Social Security for Dummies
Publius explains what the basic economic problem with the proposal is:
If today’s workers divert money to the stock market, that money would no longer be available to pay Grandma. Let’s say I pay Grandma $100 a month. If I take a third of that and invest it, there would only be $67 left for Grandma. The problem, though, is that I have promised Grandma that I would pay her $100 for the rest of her life. Because I diverted some of that money, a gap is created. I no longer have the money to pay her what I promised her. I’m $33 short. The “gap” is the most overriding problem that Bush faces in creating private accounts.
Bush is attacking the gap in two different ways. First, for people over 55, he is going to close the gap by borrowing money. He is not going to do it by cutting benefits. Second, for people under 55, he’s going to “promise less.” In other words, he’s going to cut benefits for people under 55. That’s what the whole price-indexing suggestion was about in the SOTU.
Hopefully, you can begin to see why this such a political nightmare. First, given what you now know, you can understand why private accounts have nothing to do with SS’s solvency. Removing that much money threatens its solvency. That’s because the Bush plan isn’t really about – and has never been about – saving Social Security, it’s about downgrading it. It’s about making it less important, and quite possibly phasing it out altogether. You can, of course, have a good faith argument about whether this is good policy, but it is a lie to say that this policy is about protecting its solvency. Second, Bush’s proposal creates massive deficits – massive massive massive massive. Massive. Third, it cuts benefits for everyone under 55, which probably doesn’t poll well in the 40-to-54 age group. There’s a little something for everyone to hate. It’s a truly terrible proposal, and I would be somewhere between skeptical and terrified if I were a congressional Republican.
Elizabeth Anderson explains the crucial fact that Social Security is basically a social insurance program, not a retirement program. Moving funds from insurance to retirement investments is, therefore, predictably problematic. Would you move funds from life insurance to stock investments? From home insurance to land investments?
The purpose of Social Security is to insure against a whole battery of risks that are difficult or expensive for many people to insure on the private market, especially if they have modest means or lack financial sophistication. Some of these risks are inherent in strategies that rely exclusively on private sources for retirement (IRA's, 401(k) plans, corporate pensions, etc.). What are the risks Social Security shields us from?
Let's count them up:
1. The risk that you will outlive your retirement savings. 2. The risk that inflation will eat away at the real value of the income derived from your retirement savings.
3. The risk that your private investments will go sour.
4. The risk that your lifetime income will be too low to accumulate enough savings to avoid poverty in retirement.
5. The risk that you will lose your prospects for a decent retirement due to personal bankruptcy. (Some private retirement accounts, particularly those available to the self-employed, are not protected from bankruptcy proceedings).
6. The rapidly increasing risk that your post-retirement standard of living will plunge precipitously because your employer ran your pension plan into the ground. (Although there is an independent federal program that takes over bankrupt corporate pension funds, it offers a far lower payback than promised by these plans, making additional guaranteed sources of income more important for retirement security).

### WHAT TO PRODUCE:
Write out everything in the Social Security passage above from "Let's count them" down to "from bankruptcy proceedings).", word for word.

### LISTED ENTRIES:
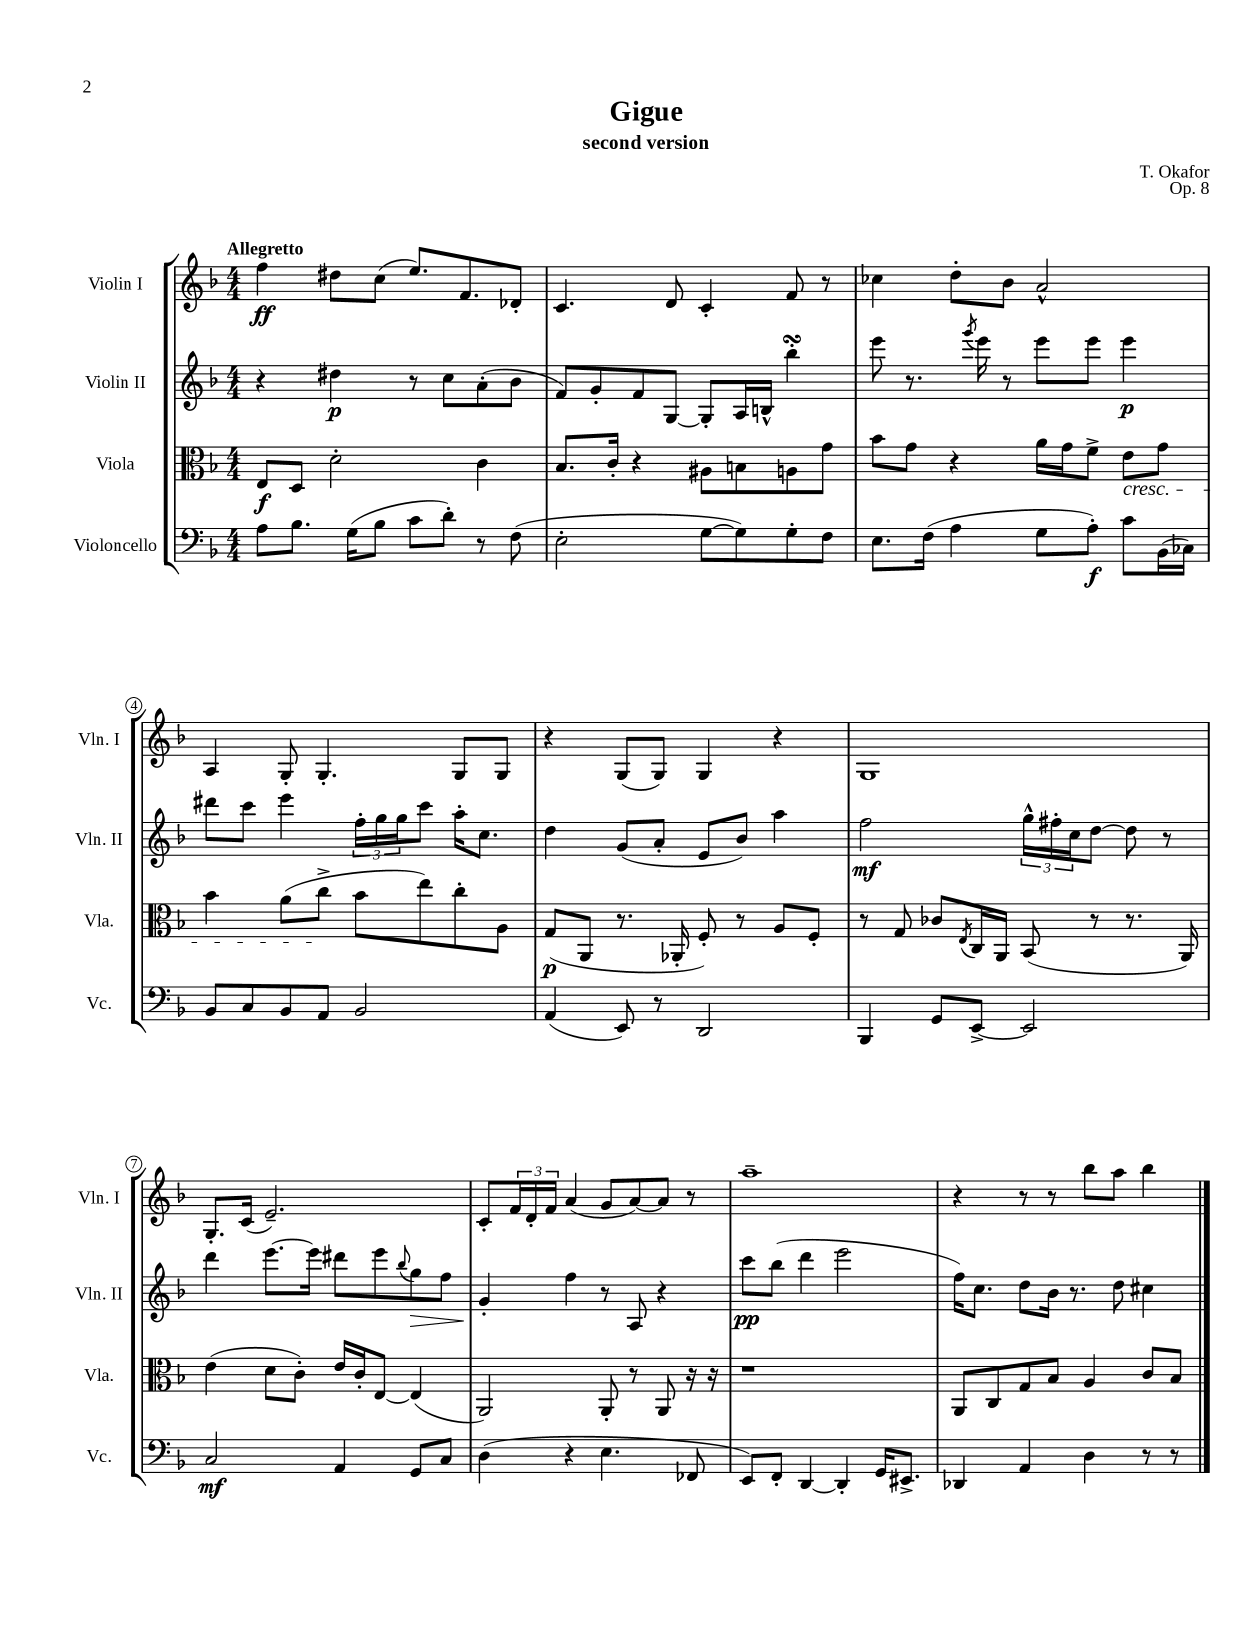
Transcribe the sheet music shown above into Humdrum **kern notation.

**kern	**dynam	**kern	**dynam	**kern	**dynam	**kern	**dynam
*part4	*part4	*part3	*part3	*part2	*part2	*part1	*part1
*staff4	*staff4	*staff3	*staff3	*staff2	*staff2	*staff1	*staff1
*I"Violoncello	*	*I"Viola	*	*I"Violin II	*	*I"Violin I	*
*I'Vc.	*	*I'Vla.	*	*I'Vln. II	*	*I'Vln. I	*
*clefF4	*	*clefC3	*	*clefG2	*	*clefG2	*
*k[b-]	*	*k[b-]	*	*k[b-]	*	*k[b-]	*
*M4/4	*	*M4/4	*	*M4/4	*	*M4/4	*
=1	=1	=1	=1	=1	=1	=1	=1
!	!	!	!	!	!	!LO:TX:a:B:t=Allegretto	!
8A\L	.	8E/L	f	4r	.	4ff\	ff
8.B-\J	.	8D/J	.	.	.	.	.
.	.	2d'\	.	4dd#X\	p	8dd#X\L	.
(16G\KL	.	.	.	.	.	.	.
8B-\J	.	.	.	.	.	(8cc\J	.
8c\L	.	.	.	8r	.	8.ee/L)	.
8d'\J)	.	.	.	8cc\L	.	.	.
.	.	.	.	.	.	8.f/	.
8r	.	4c\	.	(8a'\	.	.	.
(8F\	.	.	.	8b-\J	.	8d-X'/J	.
=2	=2	=2	=2	=2	=2	=2	=2
2E'\	.	8.B-/L	.	8f/L)	.	4.c/	.
.	.	.	.	8g'/	.	.	.
.	.	16c'/Jk	.	.	.	.	.
.	.	4r	.	8f/	.	.	.
.	.	.	.	[8G/J	.	8d/	.
[8G\L	.	8A#X\L	.	8G'/L]	.	4c'/	.
8G\])	.	8Bn\	.	16A/L	.	.	.
.	.	.	.	16Bn^^/JJ	.	.	.
8G'\	.	8An\	.	4bb-sSSs'\	.	8f/	.
8F\J	.	8g\J	.	.	.	8r	.
=3	=3	=3	=3	=3	=3	=3	=3
8.E\L	.	8b-\L	.	8eee\	.	4cc-X\	.
.	.	8g\J	.	8.r	.	.	.
(16F\Jk	.	.	.	.	.	.	.
4A\	.	4r	.	.	.	8dd'\L	.
.	.	.	.	8qggg/	.	.	.
.	.	.	.	16eee\	.	.	.
.	.	.	.	8r	.	8b-\J	.
8G\L	.	16a\LL	.	8eee\L	.	2a^^/	.
.	.	16g\J	.	.	.	.	.
8A'\J)	f	8f^\J	.	8eee\J	.	.	.
!	!	!LO:TX:b:i:t=cresc.	!	!	!	!	!
8c\L	.	8e\L	.	4eee\	p	.	.
(16BB-\L	.	8g\J	.	.	.	.	.
16C-X\JJ)	.	.	.	.	.	.	.
!!LO:LB:g=z
=4	=4	=4	=4	=4	=4	=4	=4
8BB-/L	.	4b-\	.	8ddd#X\L	.	4A/	.
8C/	.	.	.	8ccc\J	.	.	.
8BB-/	.	(8a\L	.	4eee\	.	8G'/	.
8AA/J	.	8cc^\J	.	.	.	4.G'/	.
2BB-/	.	8b-\L	.	24ff'\LL	.	.	.
.	.	.	.	24gg\	.	.	.
.	.	.	.	24gg\J	.	.	.
.	.	8ee\)	.	8ccc\J	.	.	.
.	.	8cc'\	.	16aa'\KL	.	8G/L	.
.	.	.	.	8.cc\J	.	.	.
.	.	8A\J	.	.	.	8G/J	.
=5	=5	=5	=5	=5	=5	=5	=5
(4AA/	.	(8G/L	p	4dd\	.	4r	.
.	.	8AA/J	.	.	.	.	.
8EE/)	.	8.r	.	(8g/L	.	(8G/L	.
8r	.	.	.	8a'/J	.	8G/J)	.
.	.	16AA-X'/	.	.	.	.	.
2DD/	.	8F'/)	.	8e/L	.	4G/	.
.	.	8r	.	8b-/J)	.	.	.
.	.	8A/L	.	4aa\	.	4r	.
.	.	8F'/J	.	.	.	.	.
=6	=6	=6	=6	=6	=6	=6	=6
4BBB-/	.	8r	.	2ff\	mf	1G	.
.	.	8G/	.	.	.	.	.
8GG/L	.	8c-X/L	.	.	.	.	.
.	.	8qE/	.	.	.	.	.
[8EE^/J	.	16C/L	.	.	.	.	.
.	.	16AA/JJ	.	.	.	.	.
2EE/]	.	(8BB-/	.	24gg^^\LL	.	.	.
.	.	.	.	24ff#X'\	.	.	.
.	.	.	.	24cc\J	.	.	.
.	.	8r	.	[8dd\J	.	.	.
.	.	8.r	.	8dd\]	.	.	.
.	.	.	.	8r	.	.	.
.	.	16AA/)	.	.	.	.	.
!!LO:LB:g=z
=7	=7	=7	=7	=7	=7	=7	=7
2C/	mf	(4e\	.	4ddd\	.	8.G'/L	.
.	.	.	.	.	.	(16c/Jk	.
.	.	8d\L	.	[8.eee\L	.	2.e~/)	.
.	.	8c'\J)	.	.	.	.	.
.	.	.	.	16eee\Jk]	.	.	.
4AA/	.	16e/LL	.	8ddd#X\L	.	.	.
.	.	16c'/J	.	.	.	.	.
.	.	[8E/J	.	8eee\	.	.	.
.	.	.	.	8qqbb-/	.	.	.
!	!	!	!	!	!LO:HP:b	!	!
8GG/L	.	(4E/]	.	8gg\	>	.	.
8C/J	.	.	.	8ff\J	.	.	.
=8	=8	=8	=8	=8	=8	=8	=8
(4D\	.	2AA/)	.	4g'/	.	8c'/L	.
.	.	.	.	.	.	24f/L	.
.	.	.	.	.	.	24d'/	.
.	.	.	.	.	.	24f/JJ	.
4r	.	.	.	4ff\	]	(4a/	.
4.E\	.	8AA'/	.	8r	.	8g/L	.
.	.	8r	.	8A/	.	[8a/)	.
.	.	8AA/	.	4r	.	8a/J]	.
8FF-X/	.	16r	.	.	.	8r	.
.	.	16r	.	.	.	.	.
=9	=9	=9	=9	=9	=9	=9	=9
8EE/L)	.	1r	.	8ccc\L	pp	1aa~	.
8FF'/J	.	.	.	(8bb-\J	.	.	.
[4DD/	.	.	.	4ddd\	.	.	.
4DD'/]	.	.	.	2eee\	.	.	.
16GG/KL	.	.	.	.	.	.	.
8.EE#X^/J	.	.	.	.	.	.	.
=10	=10	=10	=10	=10	=10	=10	=10
4DD-X/	.	8AA/L	.	16ff\KL)	.	4r	.
.	.	.	.	8.cc\J	.	.	.
.	.	8C/	.	.	.	.	.
4AA/	.	8G/	.	8dd\L	.	8r	.
.	.	8B-/J	.	16b-\Jk	.	8r	.
.	.	.	.	8.r	.	.	.
4D\	.	4A/	.	.	.	8bb-\L	.
.	.	.	.	8dd\	.	8aa\J	.
8r	.	8c/L	.	4cc#X\	.	4bb-\	.
8r	.	8B-/J	.	.	.	.	.
==	==	==	==	==	==	==	==
*-	*-	*-	*-	*-	*-	*-	*-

### ANSWER TO THIS EXERCISE:
Let's count them up:
1. The risk that you will outlive your retirement savings. 2. The risk that inflation will eat away at the real value of the income derived from your retirement savings.
3. The risk that your private investments will go sour.
4. The risk that your lifetime income will be too low to accumulate enough savings to avoid poverty in retirement.
5. The risk that you will lose your prospects for a decent retirement due to personal bankruptcy. (Some private retirement accounts, particularly those available to the self-employed, are not protected from bankruptcy proceedings).